NHL ’96 – 1-4 player simultaneous (with EA multitap), battery save. NHL ’96 is a good hockey game from EA. This is the fifth of seven NHL games EA released on the Genesis, and it’s one of the better ones. ’94 is the agreed-on favorite, but this one is good too. I’ve never liked hockey as a sport, and never have played any hockey game a lot, but sure, this seems to be fun. Don’t expect an in-depth summary here, though, I haven’t played this or any hockey game enough to do that. I can say that the game looks okay, plays well, and is sometimes fun to play, though I like other things more. The game lets you play as all of the teams from the 1995 season, and has single game, tournament, and season modes, with battery save to save seasons in progress, stats, and such. All arenas are the same except for the home teams’ logo in the center, but otherwise it’s a full-featured game for the time. The game has a vertically-oriented arena, so one goal is on the top and the other is on the bottom, with a top-down view of the ice. Gameplay is simple; you have a shoot button, a pass/swipe at puck button, and that’s about it. It’s easy to learn and plays well. Gameplay is simple and straightforward, and button-mashing seems to work well when fighting over the ball. This does lead to penalties, which are annoying and too frequent, but you can turn those off if you like. Goalies are hard to score on, though, so games are often tediously low-scoring affairs; I like the arcadey fun of Wayne Gretzky’s 3D Hockey for the N64 more than this more realistic kind of goalie. Still, it is possible to score, just not often. The game has three difficulty settings, and even someone who almost never plays this kind of game like me can regularly win games on the lowest setting, which is nice. Overall, this is a good hockey game, and can be fun particularly in multiplayer, but I don’t like hockey as a sport and always get bored with these games after a couple of games. No hockey game has ever held my interest long-term, but I do like this simple kind of game more than the overly complex ones of today. Having at least one Genesis NHL game is pretty much a must, though, for any Genesis collector; they’re super-common and worth a play, particularly with a friend. There is also a SNES game of the same name, though it’s not the same as this Genesis version. I know the Genesis EA games are mostly regarded as superior, but I don’t know if I’ve ever played the SNES ones.

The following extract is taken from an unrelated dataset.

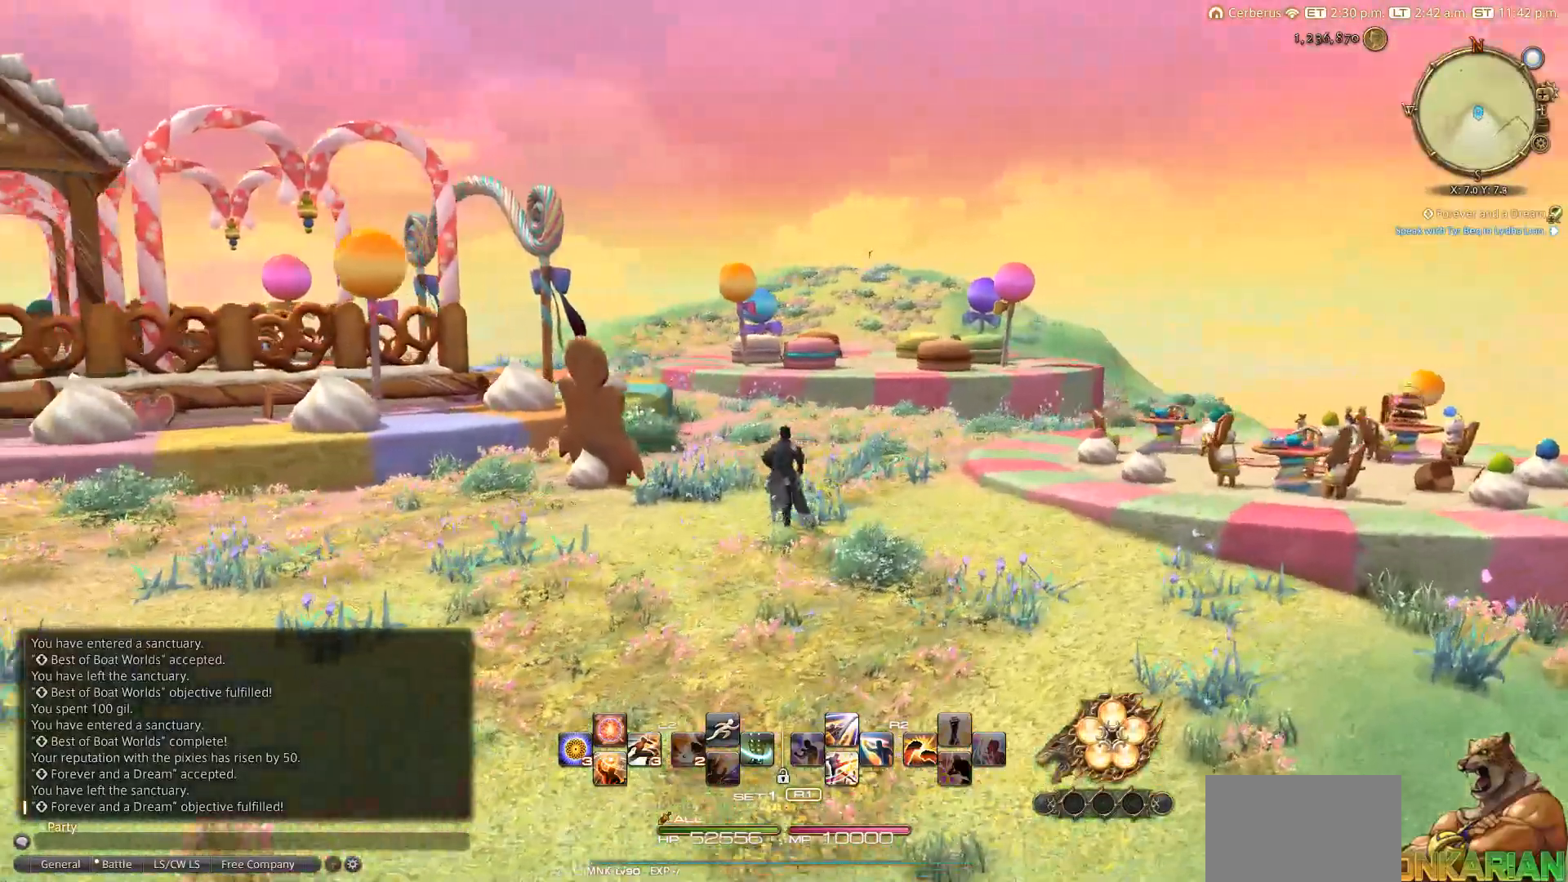
{"buttons": [], "left_stick": "up", "right_stick": "down-left", "events": [[333, "right_stick", "down-left"]]}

NHL ’97 – 1-4 player simultaneous (with EA multitap), battery save. NHL ’97 is basically NHL ’96 but with a roster update, a new Skills Challenge mode which lets you play some kind-of-boring hockey skill tests, maybe slightly improved graphics (and I mean slightly!), and that’s about it. Sure, they were working from a good base, but this is one lazy sequel, as sports-game sequels often are. Again this is an okay game, but my dislike of hockey and sparse scoring makes me get bored after a game or two and I haven’t played it beyond a handful of matches. As with everything else, the AI seems to be about the same as the last game. There really isn’t any reason to have both NHL ’96 and this game unless you really love the series or hockey games. NHL ’98 is apparently more of the same. Again there is also a SNES version, though it’s not the same as this game.